“This is a sensitive issue,” Moni told reporters in Dhaka. “We don’t want to speculate on it.” Quazi Mohammad Rezwanul Ahsan Nafis was arrested Wednesday in an FBI sting operation. A criminal complaint says he made several attempts to blow up a fake 1,000-pound car bomb near the Federal Reserve.
The arrest of the 21-year-old has stunned his family in the Bangladeshi capital, Dhaka. They say he could not have committed the alleged crimes. Nafis’ father Quazi Ahsanullah called on the government to help bring his son back home.
At Southeast Missouri State University, where Nafis studied for a semester, some were struck by how homesick the freshman was, CBS News correspondent Mark Strassmann.

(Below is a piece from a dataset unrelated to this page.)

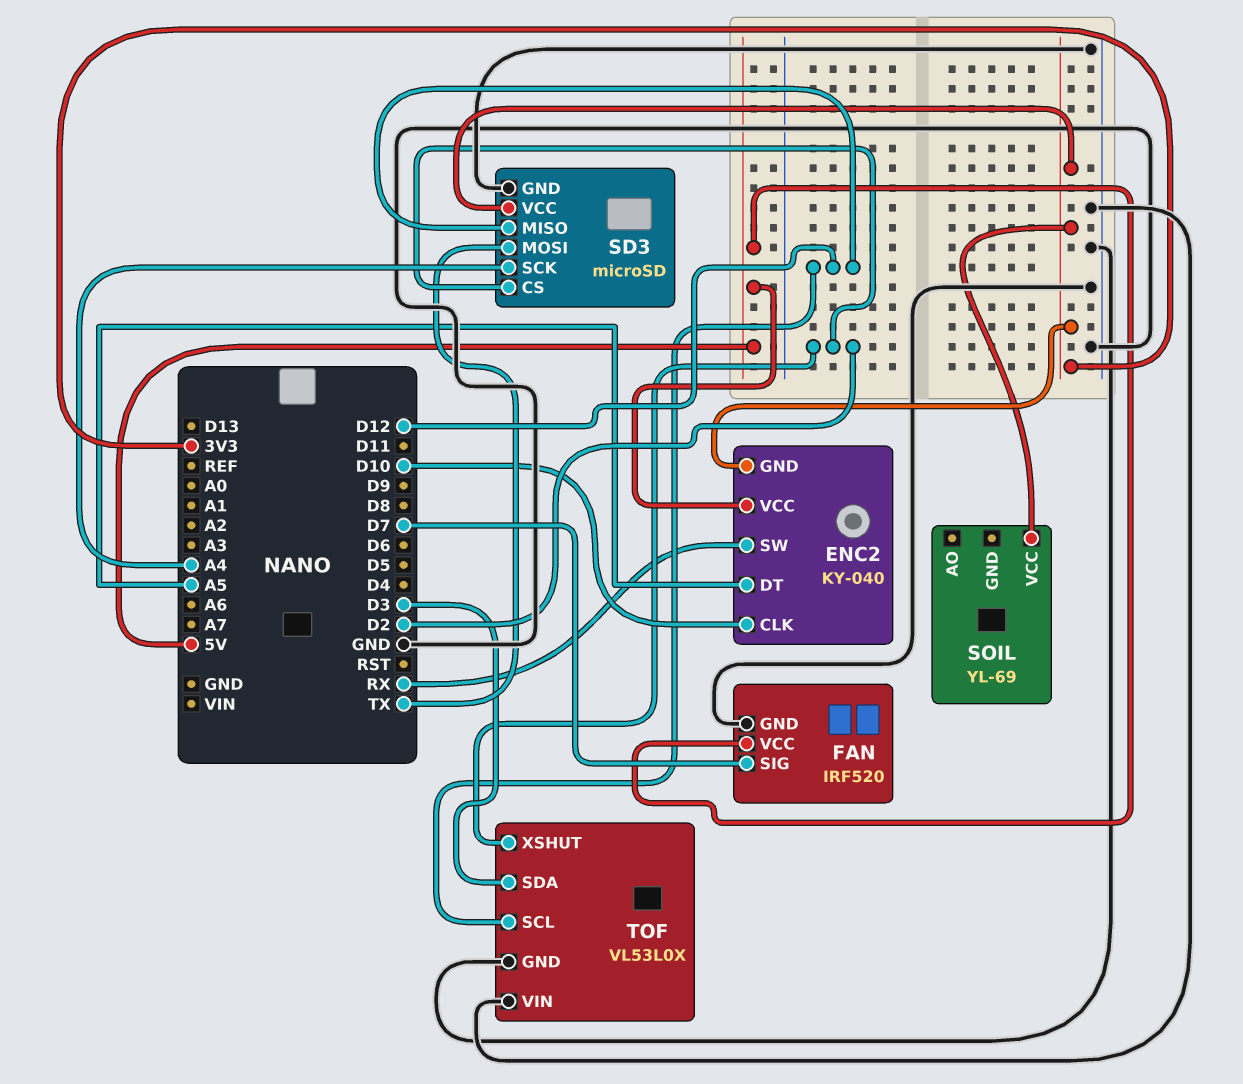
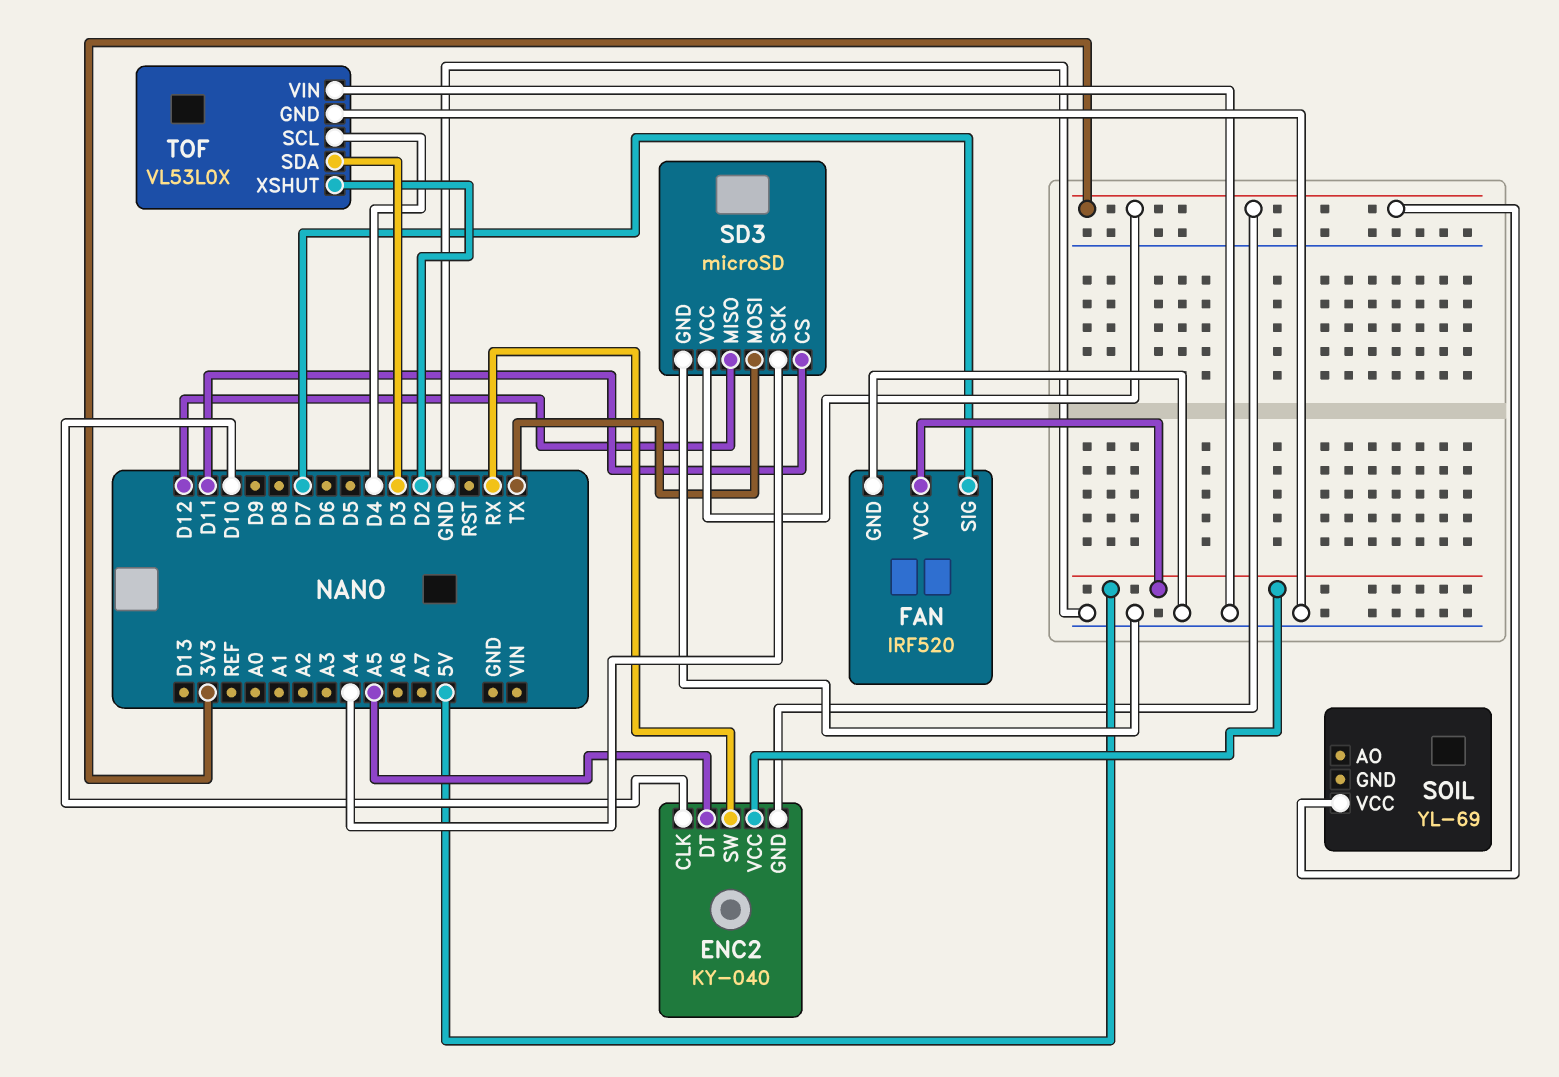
SD3 pin CS: D2 -> D11
TOF pin SCL: D12 -> D4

Jim Dow met Nafis in physics class. He said Nafis gave him a gift — a Koran — and urged him to convert to Islam. But they talked politics only once.
“He told me he did not believe Osama bin Laden was involved in the Twin Tower (bombing), that he believed that bin Laden was a very good religious man and that a good devout religious Muslim would not do something like that,” Dow said.
Bangladeshi students who came with Nafis to Missouri told the FBI Wednesday night they became alarmed when his political views slowly turned radical. He began talking about violence and videos recorded by Anwar al-Awlaki — the al Qaeda recruiter killed by a U.S. drone in Yemen last year.
Nafis’ arrest made headlines in Dhaka newspapers and caused Bangladeshis to worry it would hurt their country’s image as a moderate Muslim nation. “I don’t know if this kid is actually involved in the plot, but the incident does not help our image abroad,” said Harun Rashid, a resident in Dhaka.